**TASK INSTRUCTIONS:**
Lay out every line of the entries below as a Markdown table with the columns "Row" and "Line": number each row and omit blank lines. Leave the pictures out.

* start *

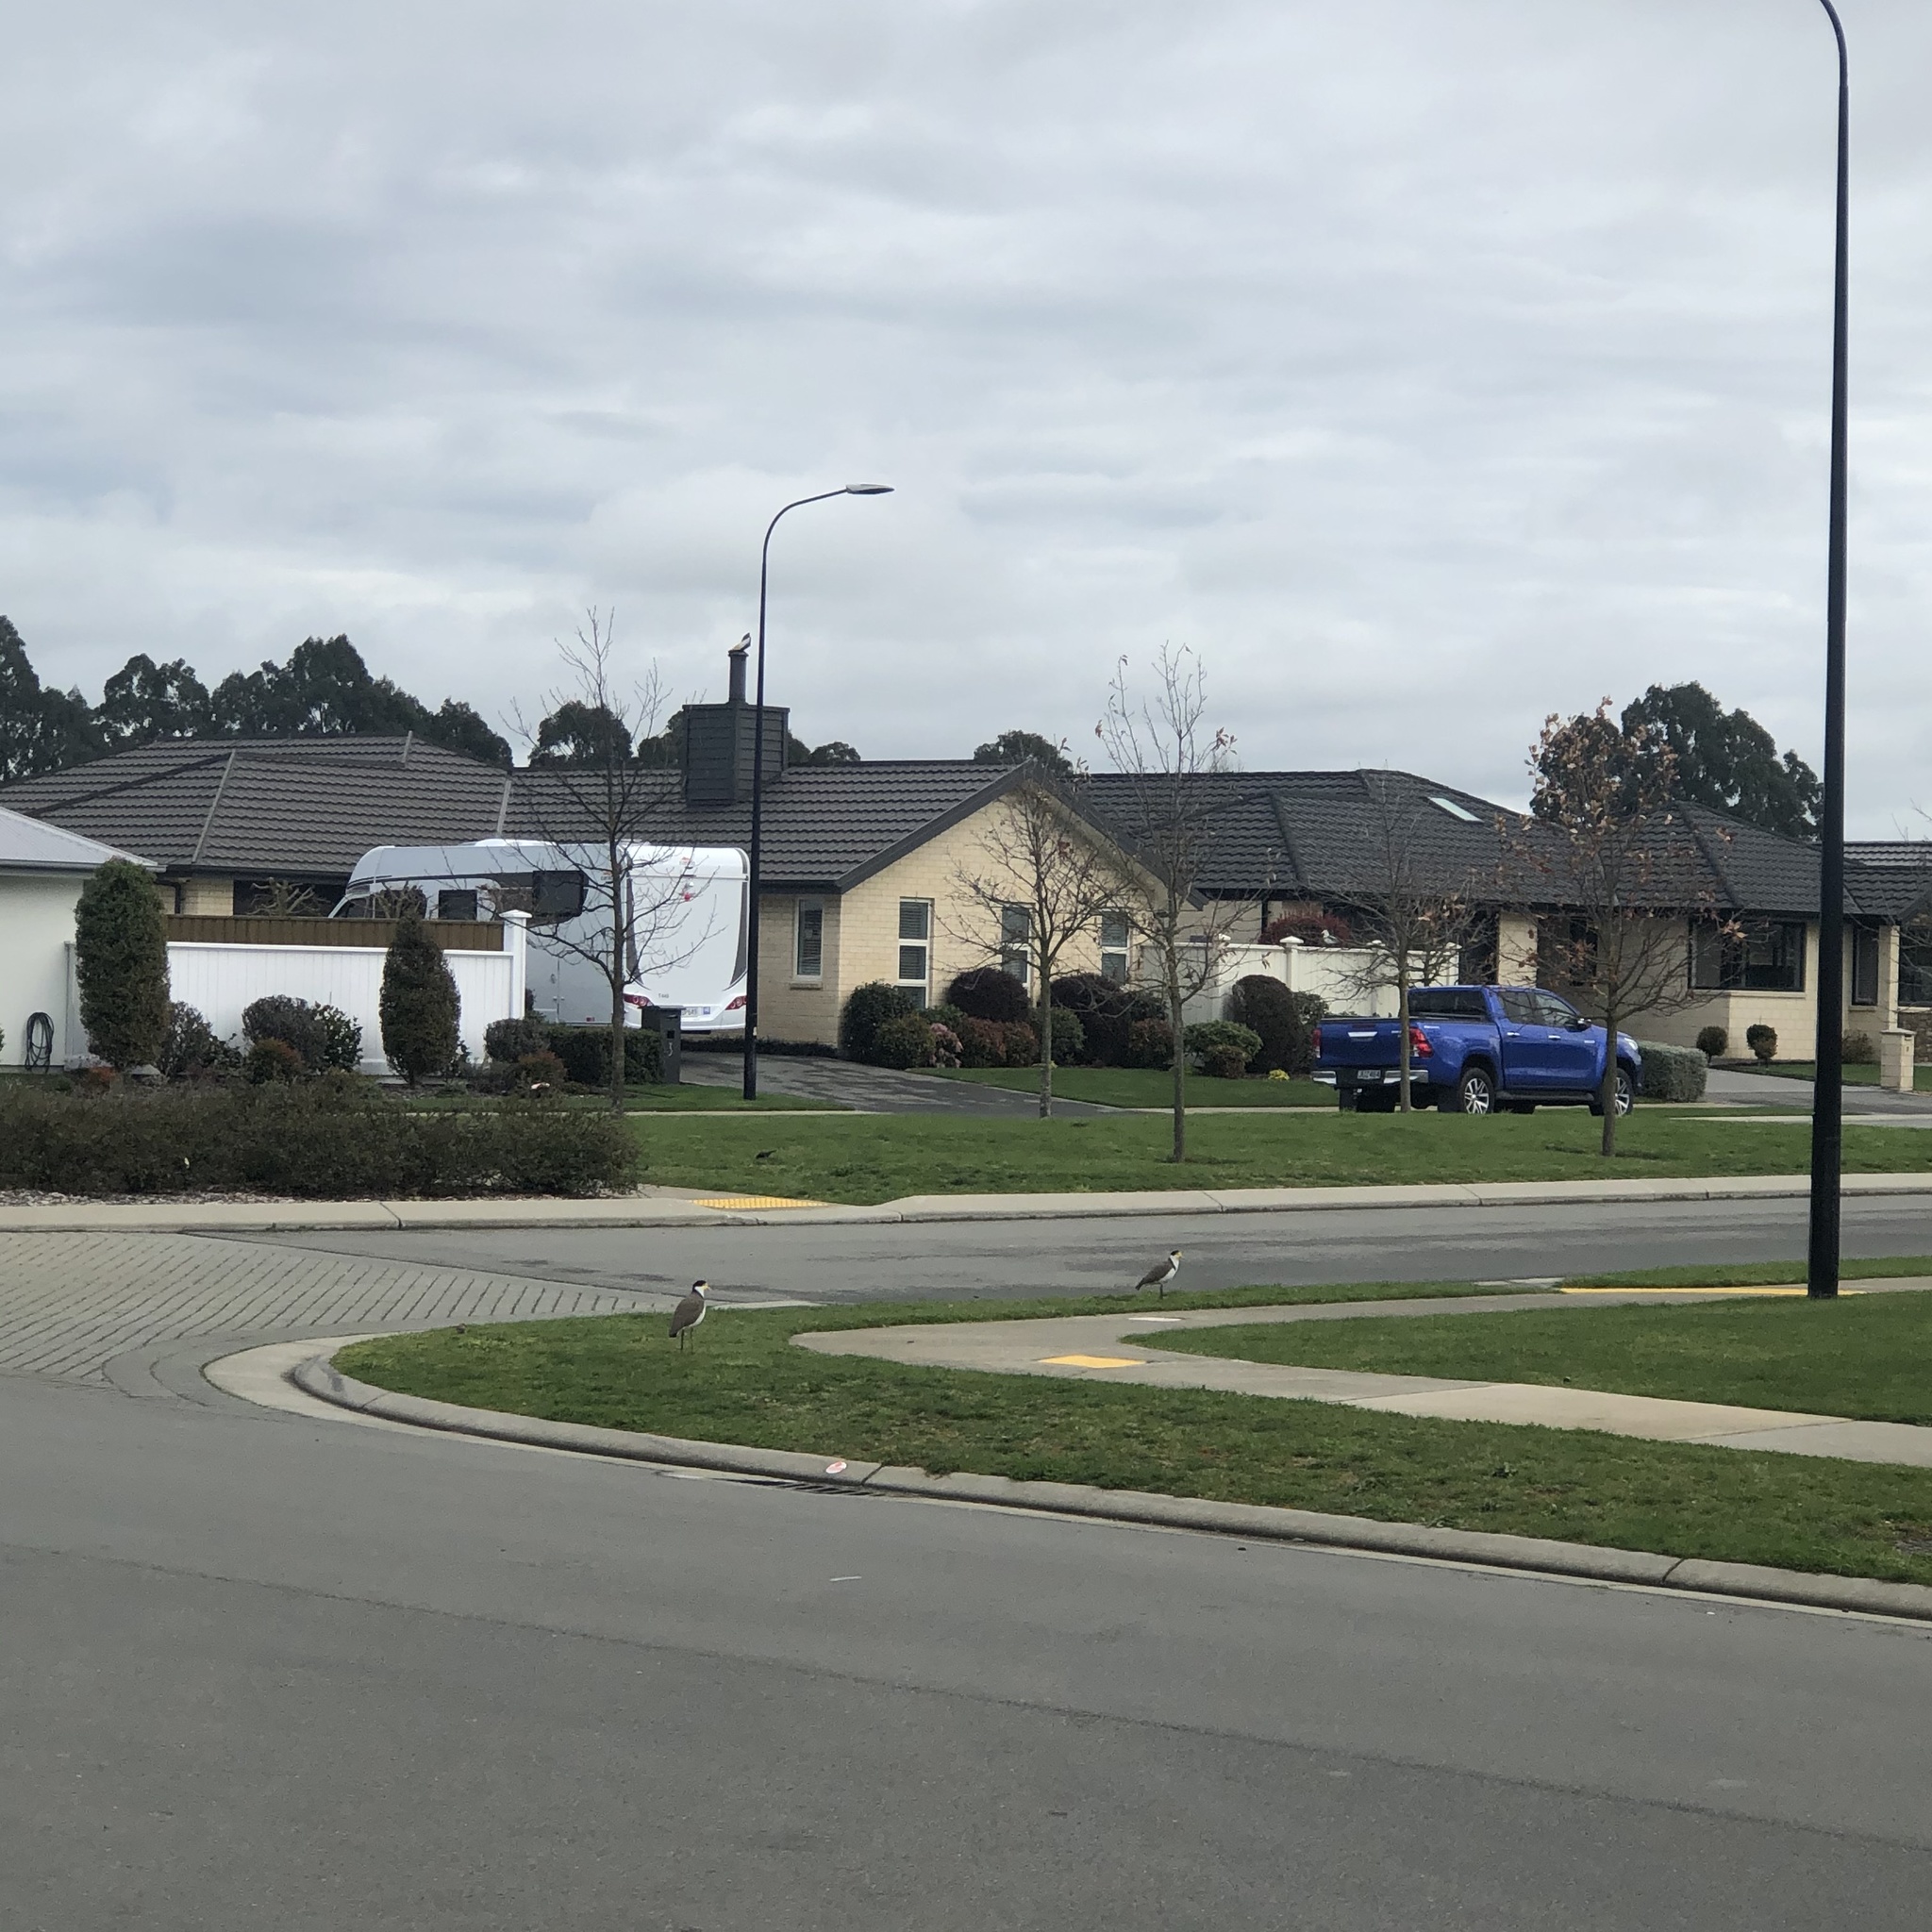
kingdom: Animalia
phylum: Chordata
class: Aves
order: Charadriiformes
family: Charadriidae
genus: Vanellus
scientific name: Vanellus miles
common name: Masked lapwing
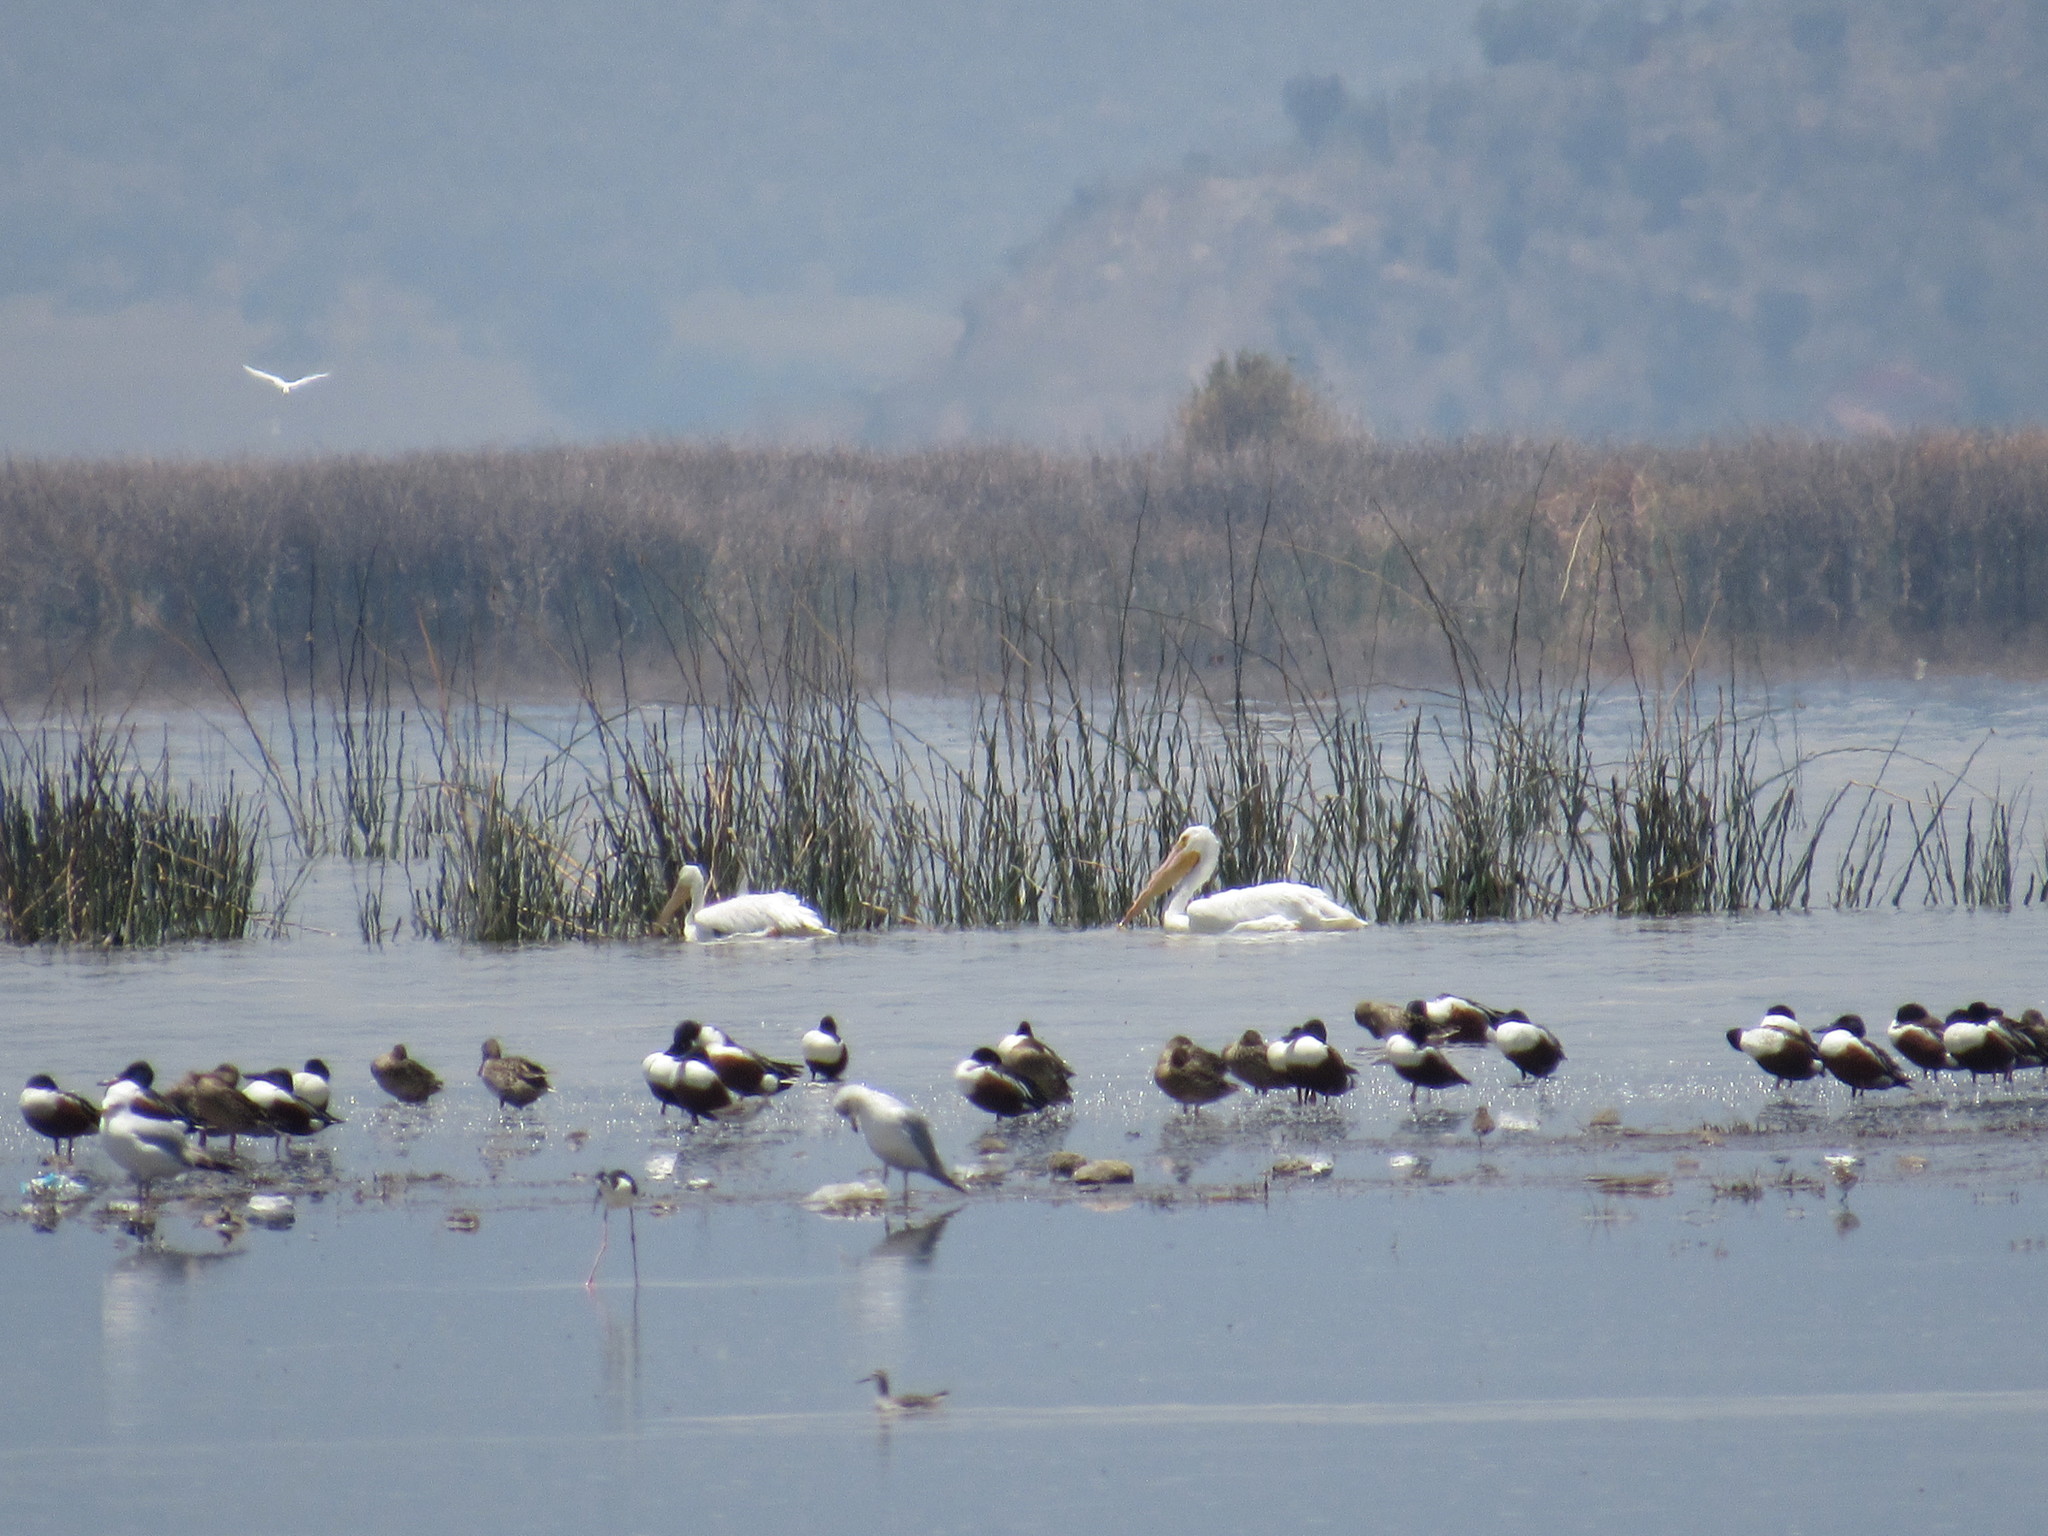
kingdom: Animalia
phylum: Chordata
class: Aves
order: Pelecaniformes
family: Pelecanidae
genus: Pelecanus
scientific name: Pelecanus erythrorhynchos
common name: American white pelican
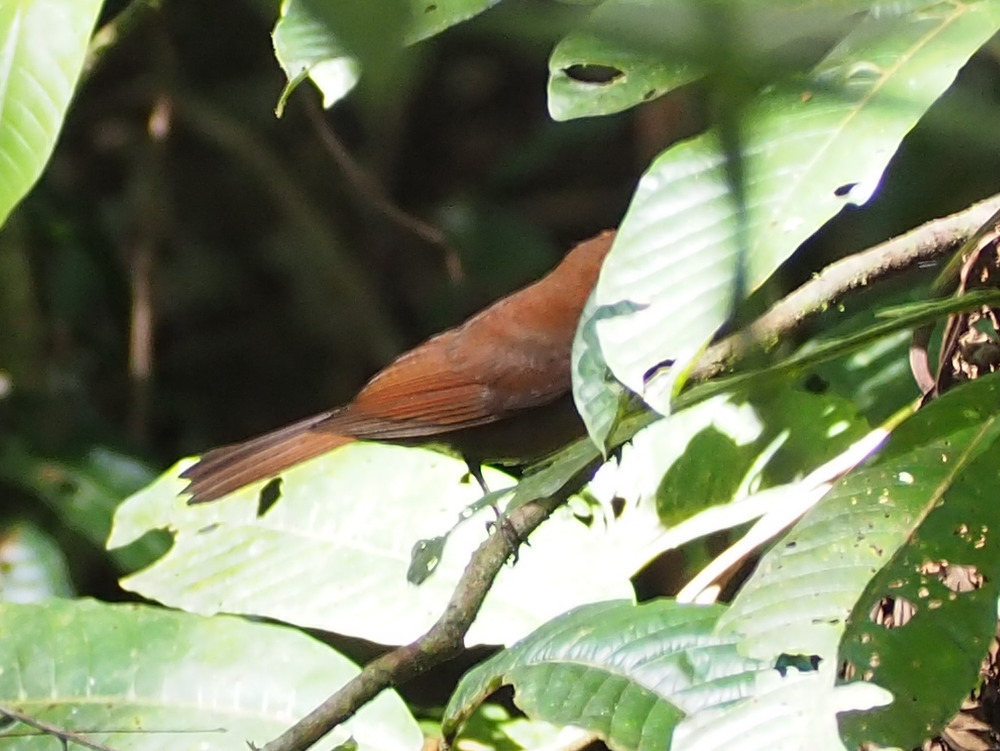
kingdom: Animalia
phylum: Chordata
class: Aves
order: Passeriformes
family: Cardinalidae
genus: Habia
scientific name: Habia rubica
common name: Red-crowned ant-tanager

* end *

**ANSWER TO THE TASK:**
| Row | Line |
|---|---|
| 1 | kingdom: Animalia |
| 2 | phylum: Chordata |
| 3 | class: Aves |
| 4 | order: Charadriiformes |
| 5 | family: Charadriidae |
| 6 | genus: Vanellus |
| 7 | scientific name: Vanellus miles |
| 8 | common name: Masked lapwing |
| 9 | kingdom: Animalia |
| 10 | phylum: Chordata |
| 11 | class: Aves |
| 12 | order: Pelecaniformes |
| 13 | family: Pelecanidae |
| 14 | genus: Pelecanus |
| 15 | scientific name: Pelecanus erythrorhynchos |
| 16 | common name: American white pelican |
| 17 | kingdom: Animalia |
| 18 | phylum: Chordata |
| 19 | class: Aves |
| 20 | order: Passeriformes |
| 21 | family: Cardinalidae |
| 22 | genus: Habia |
| 23 | scientific name: Habia rubica |
| 24 | common name: Red-crowned ant-tanager |